### WHAT YOU WILL DO
1 - Rewrite the paragraph in the lockdown extension article that begins "Raab cited data" more briefly, keeping its main facts.
2 - According to the lockdown extension article, for how long will the current restrictions stay in place?
3 - Please transcribe the lockdown extension article starting at the words "By Tim Le Couilliard, Senior" and ending after "for Emergencies (SAGE).".

### SELECTED EXCERPT
=======

By Tim Le Couilliard, Senior Executive

Tonight, First Secretary of State Dominic Raab announced that the government had made the decision to extend the lockdown, following advice from the Scientific Advisory Group for Emergencies (SAGE).

Raab cited data that shows that the lockdown has indeed had its desired effect and has slowed the spread of the outbreak. He noted, however, that the data, according to SAGE, is a ‘mixed picture’ and that in some settings the infection will, and continues to be, on the rise. Statistically, he said that the r-value is now “almost certainly” below 1 across the community meaning that every person who is infected, on average, infects fewer than one other person.  Despite this, it is SAGE’s view that the country does not have the infection rate as low as needed.

As a result, Raab announced that “any change to our social distancing measures now would risk a significant increase in the spread of the virus”. Any ease now would undo the progress to date and would require a longer period of social distancing measures, which the government has estimated would do more damage to the economy over a longer period. Therefore, none of the measures will be relaxed yet – with current restrictions remaining in place for at least the next three weeks (when the next review is required by law).

Raab went on to set out a five-part criteria that the government would have to be satisfied with before a decision was made to loosen the lockdown:

  1. Be sure of the NHS’s ability to cope and be confident that it can provide sufficient critical care and specialist treatment across the UK;
  2. A sustained and consistent fall in the daily death rate from coronavirus to be certain the peak has passed;
  3. Reliable data from SAGE that shows that the rate of infection is at a ‘manageable’ level across the board;
  4. Be confident that supplies of essentials such as PPE are assured and able to meet future demand;
  5. And that any adjustments would not risk a second peak of infections that overwhelm the NHS.

=======

### RECORDED INFORMATION

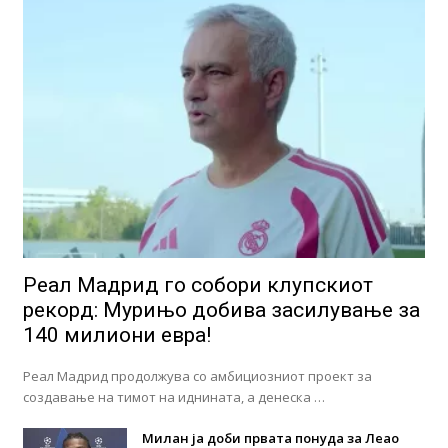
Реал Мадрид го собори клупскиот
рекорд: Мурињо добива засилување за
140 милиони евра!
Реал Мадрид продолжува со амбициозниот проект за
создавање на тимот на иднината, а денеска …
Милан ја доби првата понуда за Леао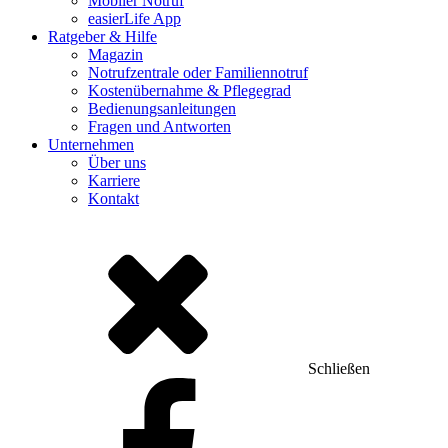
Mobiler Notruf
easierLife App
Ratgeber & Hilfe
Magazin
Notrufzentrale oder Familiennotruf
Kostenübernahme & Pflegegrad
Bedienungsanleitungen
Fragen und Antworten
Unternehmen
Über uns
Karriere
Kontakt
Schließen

=======

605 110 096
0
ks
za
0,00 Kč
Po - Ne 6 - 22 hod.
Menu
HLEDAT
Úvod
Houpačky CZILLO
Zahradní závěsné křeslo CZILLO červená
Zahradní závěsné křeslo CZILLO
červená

=======

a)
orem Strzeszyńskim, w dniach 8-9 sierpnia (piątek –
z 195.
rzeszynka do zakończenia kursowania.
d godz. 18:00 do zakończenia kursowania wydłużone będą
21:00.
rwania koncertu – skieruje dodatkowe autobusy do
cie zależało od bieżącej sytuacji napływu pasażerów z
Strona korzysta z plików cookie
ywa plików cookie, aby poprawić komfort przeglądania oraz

=======

### OUTPUTS IN ORDER
1 - Raab cited data showing that the lockdown has slowed the outbreak. SAGE calls the data a "mixed picture," with infection still rising in some settings. He said the r-value is now "almost certainly" below 1 across the community, so each infected person infects fewer than one other person on average. SAGE still judges that the infection rate is not as low as needed.

2 - For at least the next three weeks, when the next review is required by law.

3 -
By Tim Le Couilliard, Senior Executive

Tonight, First Secretary of State Dominic Raab announced that the government had made the decision to extend the lockdown, following advice from the Scientific Advisory Group for Emergencies (SAGE).